Der Kundenstamm der lesothischen Mobilfunkanbieter Vodacom und Econet Telecom Lesotho (ETL) hat sich zwischen 2009 und Anfang 2011 bei beiden Unternehmen mehr als verdoppelt. Insgesamt rund 1,1 Mio. der 2,1 Mio. Basuthos, wie die Bewohner des Königreiches genannt werden, sind inzwischen Handynutzer. Für die kommenden zwei Jahre erwarten beide Betreiber, dass die Kundenzahl weiter steigt, danach allerdings dürfte das Potenzial ausgeschöpft sein.

Stattdessen müssen die Anbieter schon jetzt in Technologien investieren, die den bereits vorhandenen Kunden die Nutzung zusätzlicher Dienstleistungen ermöglichen. Die Grundlage dafür wurde gelegt: In zehn Städten des Landes ist die Nutzung von 3G möglich, auch GPRS wurde eingeführt.
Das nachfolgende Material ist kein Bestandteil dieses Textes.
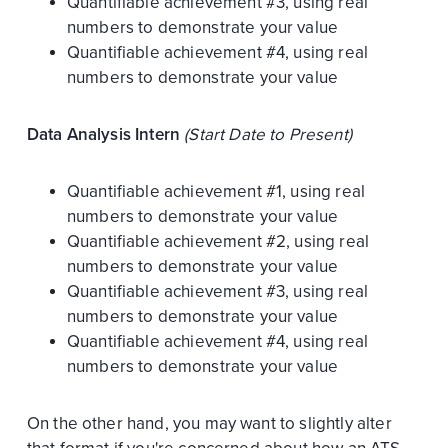
Quantifiable achievement #3, using real
numbers to demonstrate your value
Quantifiable achievement #4, using real
numbers to demonstrate your value
Data Analysis Intern
(Start Date to Present)
Quantifiable achievement #1, using real
numbers to demonstrate your value
Quantifiable achievement #2, using real
numbers to demonstrate your value
Quantifiable achievement #3, using real
numbers to demonstrate your value
Quantifiable achievement #4, using real
numbers to demonstrate your value
On the other hand, you may want to slightly alter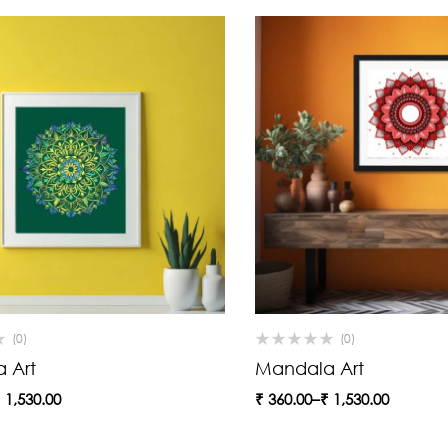
(0)
(0)
 Art
Mandala Art
₹
1,530.00
₹
360.00
–
₹
1,530.00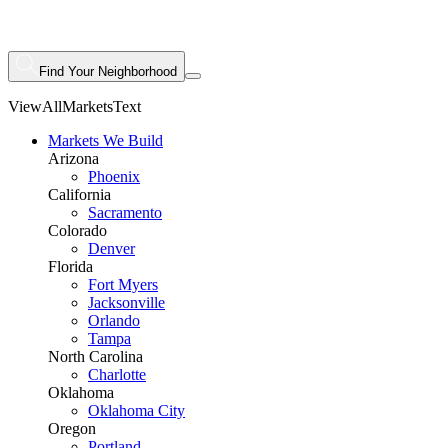
Find Your Neighborhood
ViewAllMarketsText
Markets We Build
Arizona
Phoenix
California
Sacramento
Colorado
Denver
Florida
Fort Myers
Jacksonville
Orlando
Tampa
North Carolina
Charlotte
Oklahoma
Oklahoma City
Oregon
Portland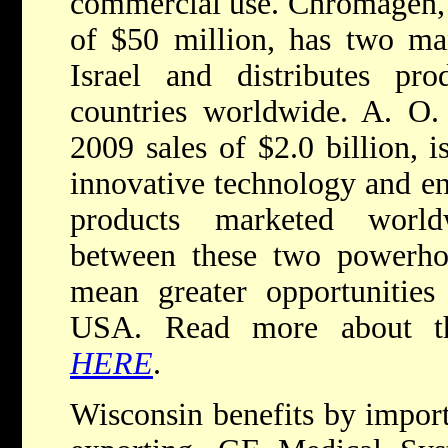
commercial use. Chromagen, 
of $50 million, has two man
Israel and distributes p
countries worldwide. A. O.
2009 sales of $2.0 billion, i
innovative technology and ene
products marketed world
between these two powerho
mean greater opportunities
USA. Read more about th
HERE
.
Wisconsin benefits by import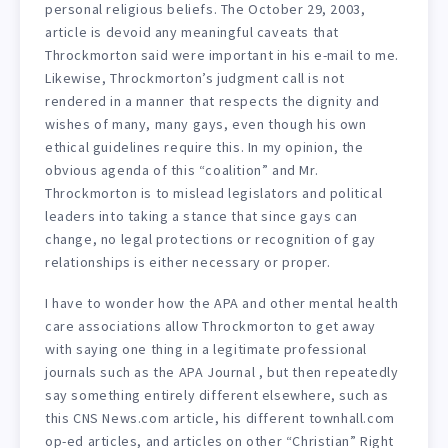
personal religious beliefs. The October 29, 2003,
article is devoid any meaningful caveats that
Throckmorton said were important in his e-mail to me.
Likewise, Throckmorton’s judgment call is not
rendered in a manner that respects the dignity and
wishes of many, many gays, even though his own
ethical guidelines require this. In my opinion, the
obvious agenda of this “coalition” and Mr.
Throckmorton is to mislead legislators and political
leaders into taking a stance that since gays can
change, no legal protections or recognition of gay
relationships is either necessary or proper.
I have to wonder how the APA and other mental health
care associations allow Throckmorton to get away
with saying one thing in a legitimate professional
journals such as the APA Journal , but then repeatedly
say something entirely different elsewhere, such as
this CNS News.com article, his different townhall.com
op-ed articles, and articles on other “Christian” Right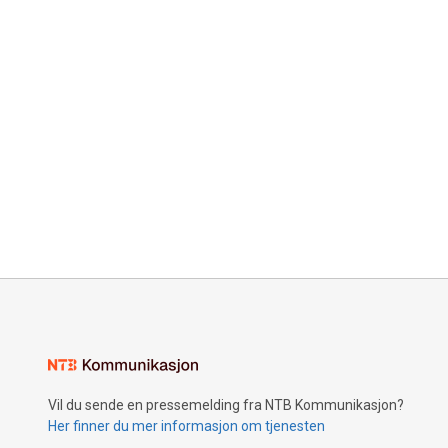
Vil du sende en pressemelding fra NTB Kommunikasjon?
Her finner du mer informasjon om tjenesten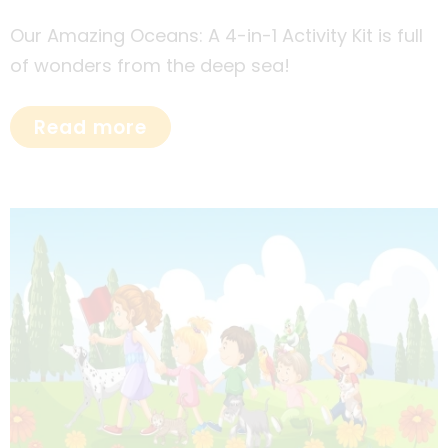
Our Amazing Oceans: A 4-in-1 Activity Kit is full
of wonders from the deep sea!
Read more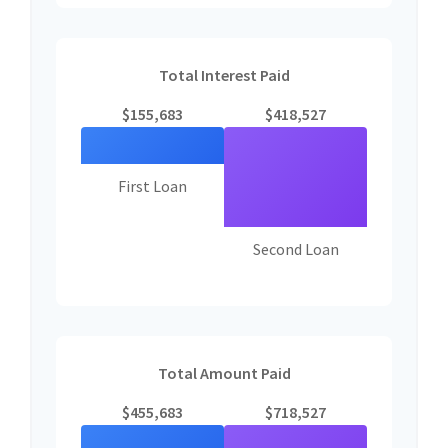
Total Interest Paid
$155,683
$418,527
First Loan
Second Loan
Total Amount Paid
$455,683
$718,527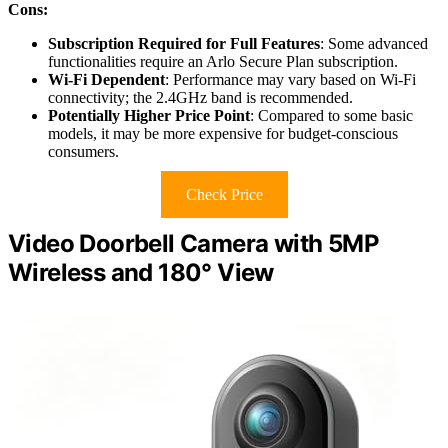
Cons:
Subscription Required for Full Features
: Some advanced
functionalities require an Arlo Secure Plan subscription.
Wi-Fi Dependent
: Performance may vary based on Wi-Fi
connectivity; the 2.4GHz band is recommended.
Potentially Higher Price Point
: Compared to some basic
models, it may be more expensive for budget-conscious
consumers.
Check Price
Video Doorbell Camera with 5MP
Wireless and 180° View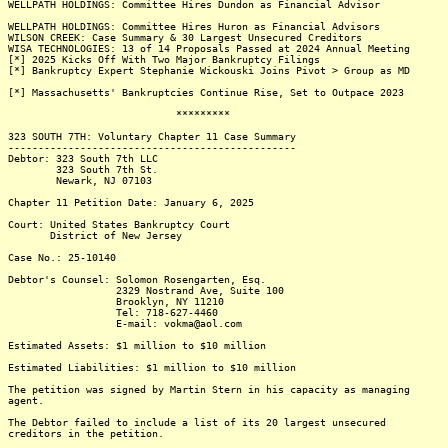
WELLPATH HOLDINGS: Committee Hires Dundon as Financial Advisor
WELLPATH HOLDINGS: Committee Hires Huron as Financial Advisors
WILSON CREEK: Case Summary & 30 Largest Unsecured Creditors
WISA TECHNOLOGIES: 13 of 14 Proposals Passed at 2024 Annual Meeting
[*] 2025 Kicks Off With Two Major Bankruptcy Filings
[*] Bankruptcy Expert Stephanie Wickouski Joins Pivot > Group as MD
[*] Massachusetts' Bankruptcies Continue Rise, Set to Outpace 2023
*********
323 SOUTH 7TH: Voluntary Chapter 11 Case Summary
------------------------------------------------
Debtor: 323 South 7th LLC
323 South 7th St.
Newark, NJ 07103
Chapter 11 Petition Date: January 6, 2025
Court: United States Bankruptcy Court
District of New Jersey
Case No.: 25-10140
Debtor's Counsel: Solomon Rosengarten, Esq.
2329 Nostrand Ave, Suite 100
Brooklyn, NY 11210
Tel: 718-627-4460
E-mail: vokma@aol.com
Estimated Assets: $1 million to $10 million
Estimated Liabilities: $1 million to $10 million
The petition was signed by Martin Stern in his capacity as managing
agent.
The Debtor failed to include a list of its 20 largest unsecured
creditors in the petition.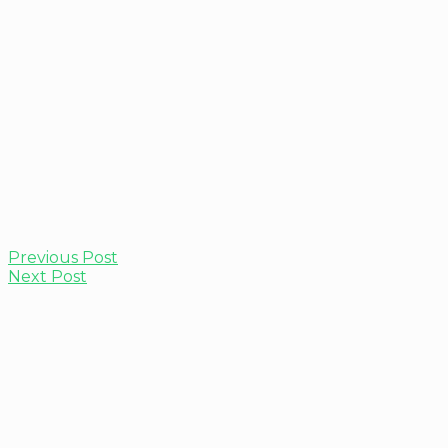
Previous Post
Next Post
Mehr als 80% der Bevölkerung haben derzeit Zugang zum Mobilfunknetz. Vodacom sieht die künftigen Wachstumschancen im Bereich Datenübertragung. So sollen den lesothischen Firmen entsprechende Dienstleistungen vermehrt angeboten werden.

Lesothos Telekommunikationssektor 2011
Marktteilnehmer Kundenzahl
Vodacom (Mobil) 822.000
ETL (Mobil) 280.000
ETL (Festnetz) 45.00

Quelle: Recherche von Germany Trade & Invest

Beide Unternehmen werden daher weiter investieren. Bei Vodacom wird in Kürze mit der kompletten Übernahme durch die britische Vodafone gerechnet. Dann, so Malik Melamu, Geschäftsführer bei Vodacom Lesotho, würde bei Neuinvestitionen die zentrale Beschaffungsstelle in Europa eingeschaltet. Bislang arbeitet das Unternehmen vorwiegend mit chinesischen Ausrüstungen von Huawei.

Auch ETL verwendet fast ausschließlich chinesische Technologie von Zhong Xing Telecommunication Equipment (ZTE). Im Jahr 2009 erhielt das Unternehmen aus der VR China einen Kredit in Höhe von etwa 210 Mio. Rand (R; umgerechnet rund 21,2 Mio. Euro). Ein beträchtlicher Teil dieses Geldes kommt dem Festnetz von ETL zugute, das dringend ausgebaut werden soll.